|Maple is traditionally used for butcher blocks even though it is not the hardest wood. The belief is that there is something in maple that naturally inhibits bacterial growth. At the end of the day, the block is scrubbed hard with specially tempered hard wire brush. I suppose that besides cleaning the pores of the wood of fat and blood, the newly exposed wood starts the cycle again.
But as for spoons, on one of the Woodwright Shoppe episodes Roy visited with a spoonmaker who made spoons from a variety of woods including poison ivy vine.
Generally speaking, you probably should NOT use poison ivy vine, nor any of the woods with a reputation for toxicity or alergic reactions.
So, woods to avoid would be black walnut, most of the tropical exotics especially cocobola and rosewoods, redwood, cedars, etc. Probably most softwoods, being resinous, would at least tend to add some undesireable flavors to the food.

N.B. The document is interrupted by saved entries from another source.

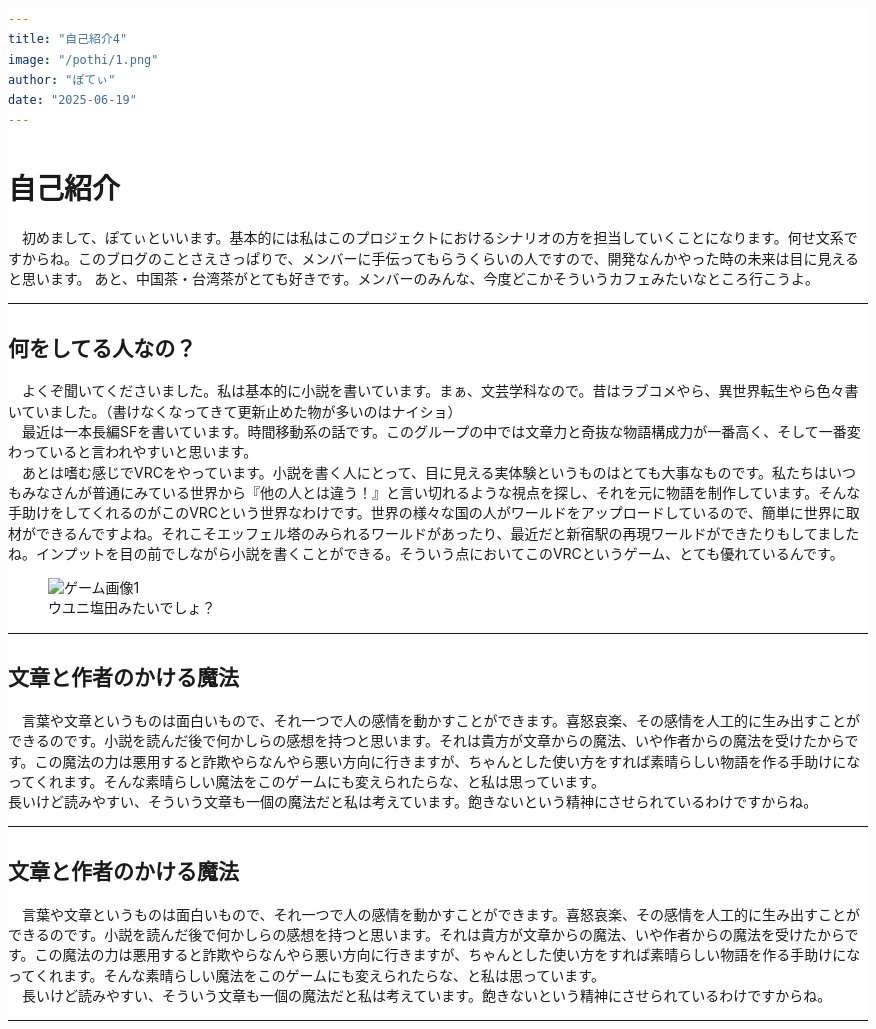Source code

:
 ```yaml
---
title: "自己紹介4"
image: "/pothi/1.png"
author: "ぽてぃ"
date: "2025-06-19"
---
```



# 自己紹介
　初めまして、ぽてぃといいます。基本的には私はこのプロジェクトにおけるシナリオの方を担当していくことになります。何せ文系ですからね。このブログのことさえさっぱりで、メンバーに手伝ってもらうくらいの人ですので、開発なんかやった時の未来は目に見えると思います。
あと、中国茶・台湾茶がとても好きです。メンバーのみんな、今度どこかそういうカフェみたいなところ行こうよ。

---

## 何をしてる人なの？

　よくぞ聞いてくださいました。私は基本的に小説を書いています。まぁ、文芸学科なので。昔はラブコメやら、異世界転生やら色々書いていました。（書けなくなってきて更新止めた物が多いのはナイショ）  
　最近は一本長編SFを書いています。時間移動系の話です。このグループの中では文章力と奇抜な物語構成力が一番高く、そして一番変わっていると言われやすいと思います。  
　あとは嗜む感じでVRCをやっています。小説を書く人にとって、目に見える実体験というものはとても大事なものです。私たちはいつもみなさんが普通にみている世界から『他の人とは違う！』と言い切れるような視点を探し、それを元に物語を制作しています。そんな手助けをしてくれるのがこのVRCという世界なわけです。世界の様々な国の人がワールドをアップロードしているので、簡単に世界に取材ができるんですよね。それこそエッフェル塔のみられるワールドがあったり、最近だと新宿駅の再現ワールドができたりもしてましたね。インプットを目の前でしながら小説を書くことができる。そういう点においてこのVRCというゲーム、とても優れているんです。

<figure>
  <img src="/pothi/2.png" alt="ゲーム画像1" style="width:100%">
  <figcaption>ウユニ塩田みたいでしょ？</figcaption>
</figure>

---

## 文章と作者のかける魔法

　言葉や文章というものは面白いもので、それ一つで人の感情を動かすことができます。喜怒哀楽、その感情を人工的に生み出すことができるのです。小説を読んだ後で何かしらの感想を持つと思います。それは貴方が文章からの魔法、いや作者からの魔法を受けたからです。この魔法の力は悪用すると詐欺やらなんやら悪い方向に行きますが、ちゃんとした使い方をすれば素晴らしい物語を作る手助けになってくれます。そんな素晴らしい魔法をこのゲームにも変えられたらな、と私は思っています。  
長いけど読みやすい、そういう文章も一個の魔法だと私は考えています。飽きないという精神にさせられているわけですからね。

---

## 文章と作者のかける魔法

　言葉や文章というものは面白いもので、それ一つで人の感情を動かすことができます。喜怒哀楽、その感情を人工的に生み出すことができるのです。小説を読んだ後で何かしらの感想を持つと思います。それは貴方が文章からの魔法、いや作者からの魔法を受けたからです。この魔法の力は悪用すると詐欺やらなんやら悪い方向に行きますが、ちゃんとした使い方をすれば素晴らしい物語を作る手助けになってくれます。そんな素晴らしい魔法をこのゲームにも変えられたらな、と私は思っています。  
　長いけど読みやすい、そういう文章も一個の魔法だと私は考えています。飽きないという精神にさせられているわけですからね。

---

Woods that have been commonly used for kitchen utensiils include orchard woods like apple or pearwood, and also olive, maple, cottonwood, beech, birch, bamboo, cherry. Sassafras is the wood of choice for peels (pizza oven shovel).
Probably it would be best to avoid porous woods like red oak, avoid Yew it will make you ill, teak will leach oils which will taint anything you use them on.